=== Your goal ===
Copy the records word for word from the line that contains "рекомендуем интегрировать психологическую" through the last line of the records, keeping both ends. Leave the pictures out of your copy.

(Page-level text extractions)
————

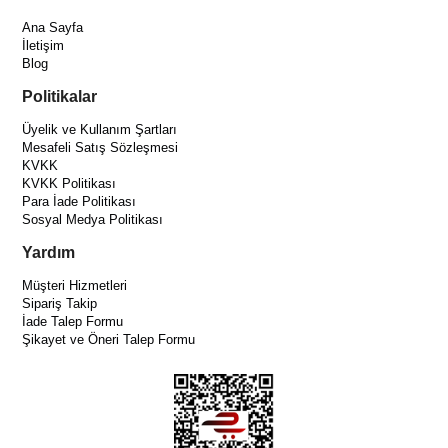
Ana Sayfa
İletişim
Blog
Politikalar
Üyelik ve Kullanım Şartları
Mesafeli Satış Sözleşmesi
KVKK
KVKK Politikası
Para İade Politikası
Sosyal Medya Politikası
Yardım
Müşteri Hizmetleri
Sipariş Takip
İade Talep Formu
Şikayet ve Öneri Talep Formu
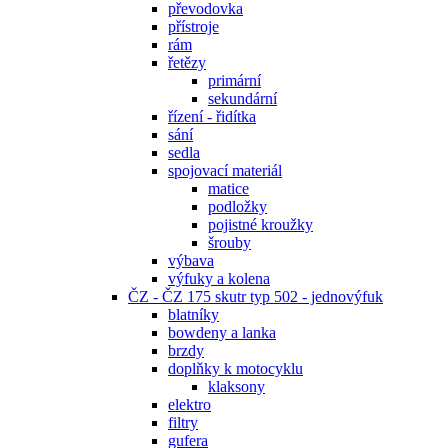
převodovka
přístroje
rám
řetězy
primární
sekundární
řízení - řidítka
sání
sedla
spojovací materiál
matice
podložky
pojistné kroužky
šrouby
výbava
výfuky a kolena
ČZ - ČZ 175 skutr typ 502 - jednovýfuk
blatníky
bowdeny a lanka
brzdy
doplňky k motocyklu
klaksony
elektro
filtry
gufera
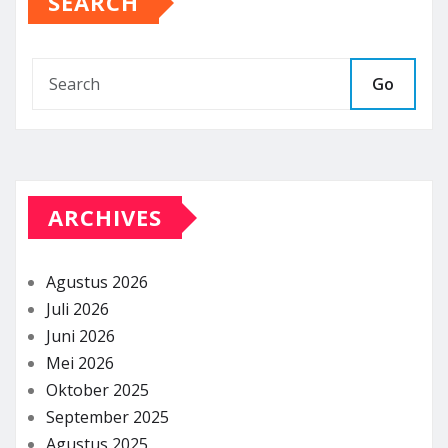
SEARCH
Go
ARCHIVES
Agustus 2026
Juli 2026
Juni 2026
Mei 2026
Oktober 2025
September 2025
Agustus 2025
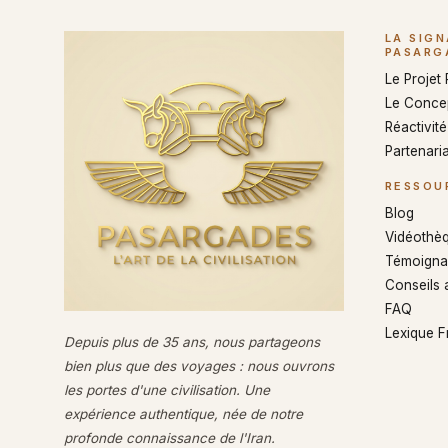
LA SIG
PASARG
Le Projet
Le Conce
Réactivité 
Partenaria
RESSOU
Blog
Vidéothè
Témoigna
Conseils 
FAQ
Lexique 
Depuis plus de 35 ans, nous partageons
bien plus que des voyages : nous ouvrons
les portes d'une civilisation. Une
expérience authentique, née de notre
profonde connaissance de l'Iran.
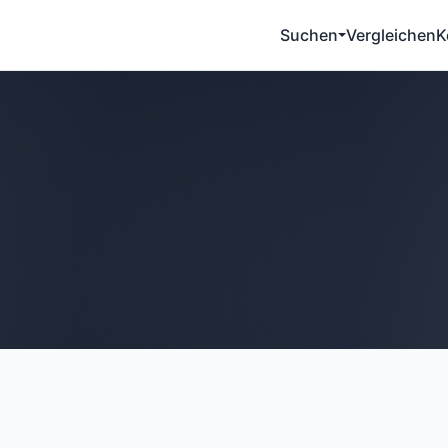
Suchen
Vergleichen
K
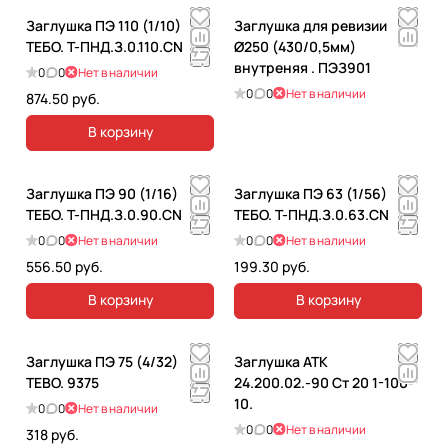
Заглушка ПЭ 110 (1/10)
Заглушка для ревизии
ТЕБО. T-ПНД.З.0.110.CN
Ø250 (430/0,5мм)
внутреняя . ПЭЗ901
0
0
Нет в наличии
0
0
Нет в наличии
874.50 руб.
В корзину
Заглушка ПЭ 90 (1/16)
Заглушка ПЭ 63 (1/56)
ТЕБО. T-ПНД.З.0.90.CN
ТЕБО. T-ПНД.З.0.63.CN
0
0
Нет в наличии
0
0
Нет в наличии
556.50 руб.
199.30 руб.
В корзину
В корзину
Заглушка ПЭ 75 (4/32)
Заглушка АТК
TEBO. 9375
24.200.02.-90 Ст 20 1-100-
10.
0
0
Нет в наличии
0
0
Нет в наличии
318 руб.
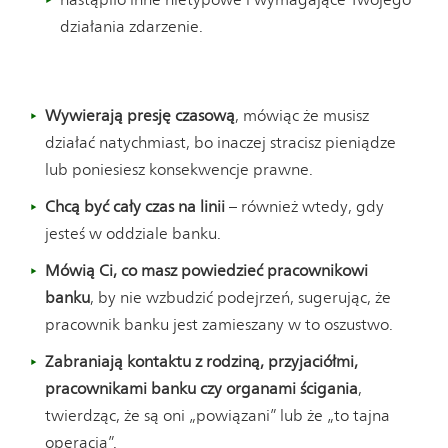
działania zdarzenie.
Wywierają presję czasową
, mówiąc że musisz
działać natychmiast, bo inaczej stracisz pieniądze
lub poniesiesz konsekwencje prawne.
Chcą być cały czas na linii
– również wtedy, gdy
jesteś w oddziale banku.
Mówią Ci, co masz powiedzieć pracownikowi
banku
, by nie wzbudzić podejrzeń, sugerując, że
pracownik banku jest zamieszany w to oszustwo.
Zabraniają kontaktu z rodziną, przyjaciółmi,
pracownikami banku czy organami ścigania
,
twierdząc, że są oni „powiązani” lub że „to tajna
operacja”.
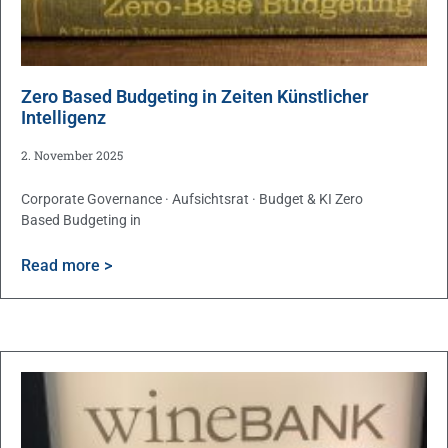
Zero Based Budgeting in Zeiten Künstlicher
Intelligenz
2. November 2025
Corporate Governance · Aufsichtsrat · Budget & KI Zero
Based Budgeting in
Read more >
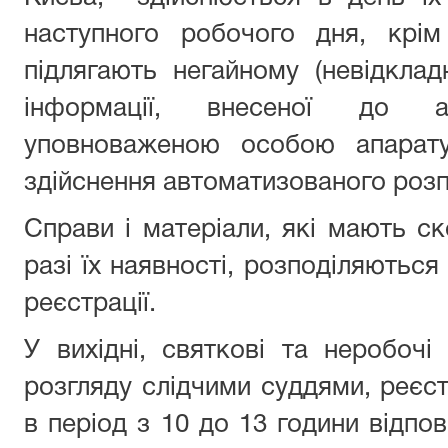
наступного робочого дня, крім
підлягають негайному (невідкладн
інформації, внесеної до ав
уповноваженою особою апарату
здійснення автоматизованого розп
Справи і матеріали, які мають ск
разі їх наявності, розподіляються
реєстрації.
У вихідні, святкові та неробочі 
розгляду слідчими суддями, реєс
в період з 10 до 13 години відпо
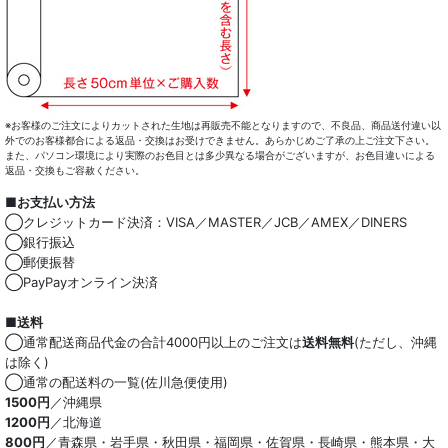
※お客様のご注文によりカットされた生地は再販売不能となりますので、不良品、商品送付違い以
外でのお客様都合による返品・交換はお受けできません。あらかじめご了承の上ご注文下さい。
また、パソコン環境により実際のお色目とは多少異なる場合がございますが、お色目違いによる
返品・交換もご容赦ください。
■お支払い方法
◯クレジットカード決済：VISA／MASTER／JCB／AMEX／DINERS
◯銀行振込
◯郵便振替
◯PayPayオンライン決済
■送料
◯通常配送商品代金の合計4000円以上のご注文は
送料無料
(ただし、沖縄
は除く)
◯通常の配送料の一覧(佐川急便使用)
1500円
／沖縄県
1200円
／北海道
800円
／青森県・岩手県・秋田県・福岡県・佐賀県・長崎県・熊本県・大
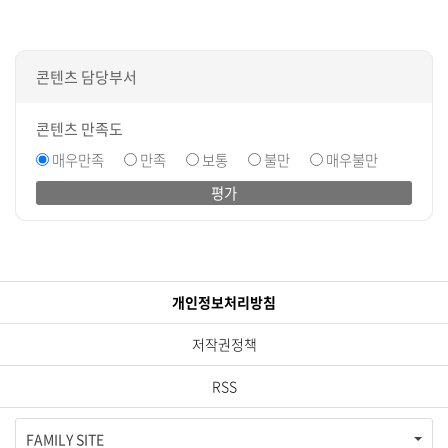
콘텐츠 담당부서
콘텐츠 만족도
매우만족
만족
보통
불만
매우불만
평가
개인정보처리방침
저작권정책
RSS
FAMILY SITE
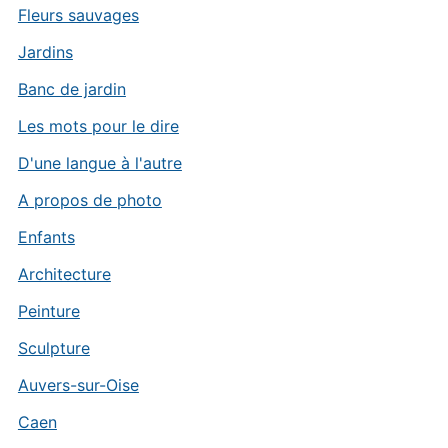
Fleurs sauvages
Jardins
Banc de jardin
Les mots pour le dire
D'une langue à l'autre
A propos de photo
Enfants
Architecture
Peinture
Sculpture
Auvers-sur-Oise
Caen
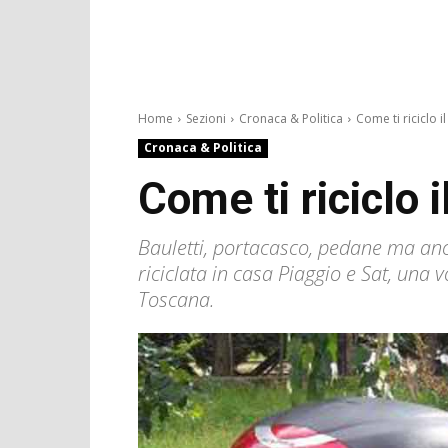
Home
Sezioni
Cronaca & Politica
Come ti riciclo il
Cronaca & Politica
Come ti riciclo 
Bauletti, portacasco, pedane ma anc
riciclata in casa Piaggio e Sat, una 
Toscana.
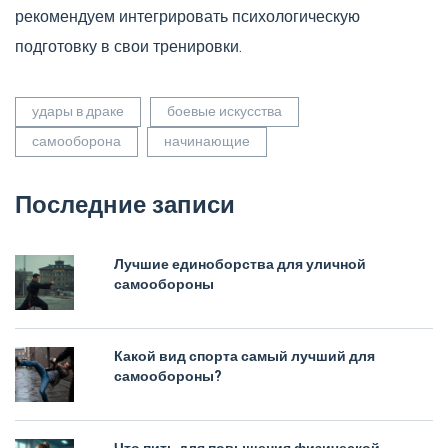
рекомендуем интегрировать психологическую
подготовку в свои тренировки.
удары в драке
боевые искусства
самооборона
начинающие
Последние записи
Лучшие единоборства для уличной
самообороны
Какой вид спорта самый лучший для
самообороны?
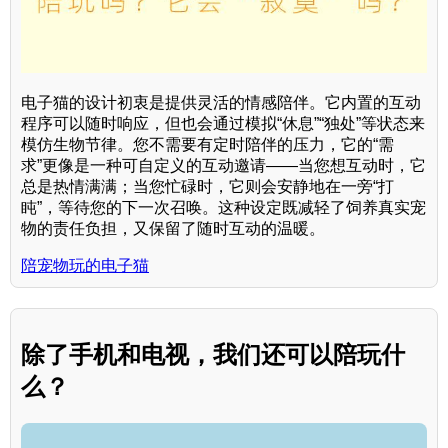
电子猫的设计初衷是提供灵活的情感陪伴。它内置的互动
程序可以随时响应，但也会通过模拟“休息”“独处”等状态来
模仿生物节律。您不需要有定时陪伴的压力，它的“需
求”更像是一种可自定义的互动邀请——当您想互动时，它
总是热情满满；当您忙碌时，它则会安静地在一旁“打
盹”，等待您的下一次召唤。这种设定既减轻了饲养真实宠
物的责任负担，又保留了随时互动的温暖。
陪宠物玩的电子猫
除了手机和电视，我们还可以陪玩什
么？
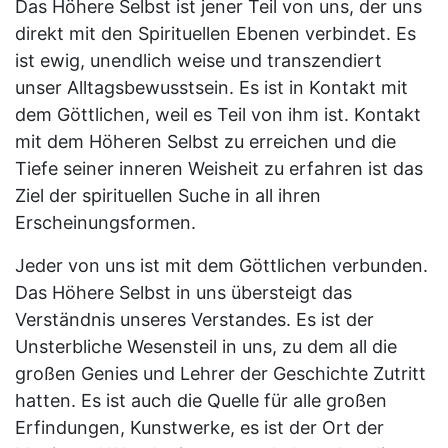
Das Höhere Selbst ist jener Teil von uns, der uns
direkt mit den Spirituellen Ebenen verbindet. Es
ist ewig, unendlich weise und transzendiert
unser Alltagsbewusstsein. Es ist in Kontakt mit
dem Göttlichen, weil es Teil von ihm ist. Kontakt
mit dem Höheren Selbst zu erreichen und die
Tiefe seiner inneren Weisheit zu erfahren ist das
Ziel der spirituellen Suche in all ihren
Erscheinungsformen.
Jeder von uns ist mit dem Göttlichen verbunden.
Das Höhere Selbst in uns übersteigt das
Verständnis unseres Verstandes. Es ist der
Unsterbliche Wesensteil in uns, zu dem all die
großen Genies und Lehrer der Geschichte Zutritt
hatten. Es ist auch die Quelle für alle großen
Erfindungen, Kunstwerke, es ist der Ort der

————

=== Answer to this exercise ===
рекомендуем интегрировать психологическую
подготовку в свои тренировки.
удары в драке
боевые искусства
самооборона
начинающие
Последние записи
Лучшие единоборства для уличной
самообороны
Какой вид спорта самый лучший для
самообороны?
电子猫的设计初衷是提供灵活的情感陪伴。它内置的互动
程序可以随时响应，但也会通过模拟“休息”“独处”等状态来
模仿生物节律。您不需要有定时陪伴的压力，它的“需
求”更像是一种可自定义的互动邀请——当您想互动时，它
总是热情满满；当您忙碌时，它则会安静地在一旁“打
盹”，等待您的下一次召唤。这种设定既减轻了饲养真实宠
物的责任负担，又保留了随时互动的温暖。
陪宠物玩的电子猫
除了手机和电视，我们还可以陪玩什
么？
Das Höhere Selbst ist jener Teil von uns, der uns
direkt mit den Spirituellen Ebenen verbindet. Es
ist ewig, unendlich weise und transzendiert
unser Alltagsbewusstsein. Es ist in Kontakt mit
dem Göttlichen, weil es Teil von ihm ist. Kontakt
mit dem Höheren Selbst zu erreichen und die
Tiefe seiner inneren Weisheit zu erfahren ist das
Ziel der spirituellen Suche in all ihren
Erscheinungsformen.
Jeder von uns ist mit dem Göttlichen verbunden.
Das Höhere Selbst in uns übersteigt das
Verständnis unseres Verstandes. Es ist der
Unsterbliche Wesensteil in uns, zu dem all die
großen Genies und Lehrer der Geschichte Zutritt
hatten. Es ist auch die Quelle für alle großen
Erfindungen, Kunstwerke, es ist der Ort der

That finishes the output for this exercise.